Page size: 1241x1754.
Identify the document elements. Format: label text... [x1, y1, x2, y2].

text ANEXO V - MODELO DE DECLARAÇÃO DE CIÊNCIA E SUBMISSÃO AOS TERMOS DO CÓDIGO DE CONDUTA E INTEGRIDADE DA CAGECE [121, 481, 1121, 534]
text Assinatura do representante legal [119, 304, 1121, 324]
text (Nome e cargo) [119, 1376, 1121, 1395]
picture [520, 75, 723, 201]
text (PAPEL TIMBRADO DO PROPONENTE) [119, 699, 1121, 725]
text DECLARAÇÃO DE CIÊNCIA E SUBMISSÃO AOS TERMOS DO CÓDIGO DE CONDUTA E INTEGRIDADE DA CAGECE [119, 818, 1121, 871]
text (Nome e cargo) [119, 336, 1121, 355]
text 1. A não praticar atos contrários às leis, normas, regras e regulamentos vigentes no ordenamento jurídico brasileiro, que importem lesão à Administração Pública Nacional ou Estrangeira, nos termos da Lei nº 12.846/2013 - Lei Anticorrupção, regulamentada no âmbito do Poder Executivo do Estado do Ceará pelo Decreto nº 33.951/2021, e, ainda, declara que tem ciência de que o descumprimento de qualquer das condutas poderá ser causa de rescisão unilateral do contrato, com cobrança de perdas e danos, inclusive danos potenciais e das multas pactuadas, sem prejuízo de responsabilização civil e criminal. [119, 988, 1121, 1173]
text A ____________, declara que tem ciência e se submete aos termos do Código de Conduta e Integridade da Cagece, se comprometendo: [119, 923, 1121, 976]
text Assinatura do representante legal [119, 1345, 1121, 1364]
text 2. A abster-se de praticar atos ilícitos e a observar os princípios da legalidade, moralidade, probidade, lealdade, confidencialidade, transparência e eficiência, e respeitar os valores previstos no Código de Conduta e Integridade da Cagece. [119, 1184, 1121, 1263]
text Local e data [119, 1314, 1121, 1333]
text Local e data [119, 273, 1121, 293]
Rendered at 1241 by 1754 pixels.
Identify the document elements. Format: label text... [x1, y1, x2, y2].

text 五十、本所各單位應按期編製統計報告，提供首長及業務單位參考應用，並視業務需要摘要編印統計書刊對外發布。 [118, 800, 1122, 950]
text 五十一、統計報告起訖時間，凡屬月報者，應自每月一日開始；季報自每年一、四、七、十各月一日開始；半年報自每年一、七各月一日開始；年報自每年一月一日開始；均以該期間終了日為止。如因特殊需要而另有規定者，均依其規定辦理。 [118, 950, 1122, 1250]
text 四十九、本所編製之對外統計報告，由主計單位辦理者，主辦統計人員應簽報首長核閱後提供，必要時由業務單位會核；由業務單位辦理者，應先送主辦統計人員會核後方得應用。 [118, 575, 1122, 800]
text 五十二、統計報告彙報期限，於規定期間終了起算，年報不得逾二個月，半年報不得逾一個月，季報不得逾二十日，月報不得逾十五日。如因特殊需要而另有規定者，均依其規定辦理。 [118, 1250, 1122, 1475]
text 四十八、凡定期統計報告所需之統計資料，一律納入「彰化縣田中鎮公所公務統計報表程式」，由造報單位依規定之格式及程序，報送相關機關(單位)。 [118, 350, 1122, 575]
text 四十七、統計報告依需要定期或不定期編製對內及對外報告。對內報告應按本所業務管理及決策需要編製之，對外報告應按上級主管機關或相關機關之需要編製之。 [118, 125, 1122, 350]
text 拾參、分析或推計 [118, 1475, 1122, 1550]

+===+

* Task requirements *
Could you reproduce all of the data above line for line, keeping every character, number and space unchanged?

* The output *
Page size: 1241x1754.
Identify the document elements. Format: label text... [x1, y1, x2, y2].

text ANEXO V - MODELO DE DECLARAÇÃO DE CIÊNCIA E SUBMISSÃO AOS TERMOS DO CÓDIGO DE CONDUTA E INTEGRIDADE DA CAGECE [121, 481, 1121, 534]
text Assinatura do representante legal [119, 304, 1121, 324]
text (Nome e cargo) [119, 1376, 1121, 1395]
picture [520, 75, 723, 201]
text (PAPEL TIMBRADO DO PROPONENTE) [119, 699, 1121, 725]
text DECLARAÇÃO DE CIÊNCIA E SUBMISSÃO AOS TERMOS DO CÓDIGO DE CONDUTA E INTEGRIDADE DA CAGECE [119, 818, 1121, 871]
text (Nome e cargo) [119, 336, 1121, 355]
text 1. A não praticar atos contrários às leis, normas, regras e regulamentos vigentes no ordenamento jurídico brasileiro, que importem lesão à Administração Pública Nacional ou Estrangeira, nos termos da Lei nº 12.846/2013 - Lei Anticorrupção, regulamentada no âmbito do Poder Executivo do Estado do Ceará pelo Decreto nº 33.951/2021, e, ainda, declara que tem ciência de que o descumprimento de qualquer das condutas poderá ser causa de rescisão unilateral do contrato, com cobrança de perdas e danos, inclusive danos potenciais e das multas pactuadas, sem prejuízo de responsabilização civil e criminal. [119, 988, 1121, 1173]
text A ____________, declara que tem ciência e se submete aos termos do Código de Conduta e Integridade da Cagece, se comprometendo: [119, 923, 1121, 976]
text Assinatura do representante legal [119, 1345, 1121, 1364]
text 2. A abster-se de praticar atos ilícitos e a observar os princípios da legalidade, moralidade, probidade, lealdade, confidencialidade, transparência e eficiência, e respeitar os valores previstos no Código de Conduta e Integridade da Cagece. [119, 1184, 1121, 1263]
text Local e data [119, 1314, 1121, 1333]
text Local e data [119, 273, 1121, 293]
Rendered at 1241 by 1754 pixels.
Identify the document elements. Format: label text... [x1, y1, x2, y2].

text 五十、本所各單位應按期編製統計報告，提供首長及業務單位參考應用，並視業務需要摘要編印統計書刊對外發布。 [118, 800, 1122, 950]
text 五十一、統計報告起訖時間，凡屬月報者，應自每月一日開始；季報自每年一、四、七、十各月一日開始；半年報自每年一、七各月一日開始；年報自每年一月一日開始；均以該期間終了日為止。如因特殊需要而另有規定者，均依其規定辦理。 [118, 950, 1122, 1250]
text 四十九、本所編製之對外統計報告，由主計單位辦理者，主辦統計人員應簽報首長核閱後提供，必要時由業務單位會核；由業務單位辦理者，應先送主辦統計人員會核後方得應用。 [118, 575, 1122, 800]
text 五十二、統計報告彙報期限，於規定期間終了起算，年報不得逾二個月，半年報不得逾一個月，季報不得逾二十日，月報不得逾十五日。如因特殊需要而另有規定者，均依其規定辦理。 [118, 1250, 1122, 1475]
text 四十八、凡定期統計報告所需之統計資料，一律納入「彰化縣田中鎮公所公務統計報表程式」，由造報單位依規定之格式及程序，報送相關機關(單位)。 [118, 350, 1122, 575]
text 四十七、統計報告依需要定期或不定期編製對內及對外報告。對內報告應按本所業務管理及決策需要編製之，對外報告應按上級主管機關或相關機關之需要編製之。 [118, 125, 1122, 350]
text 拾參、分析或推計 [118, 1475, 1122, 1550]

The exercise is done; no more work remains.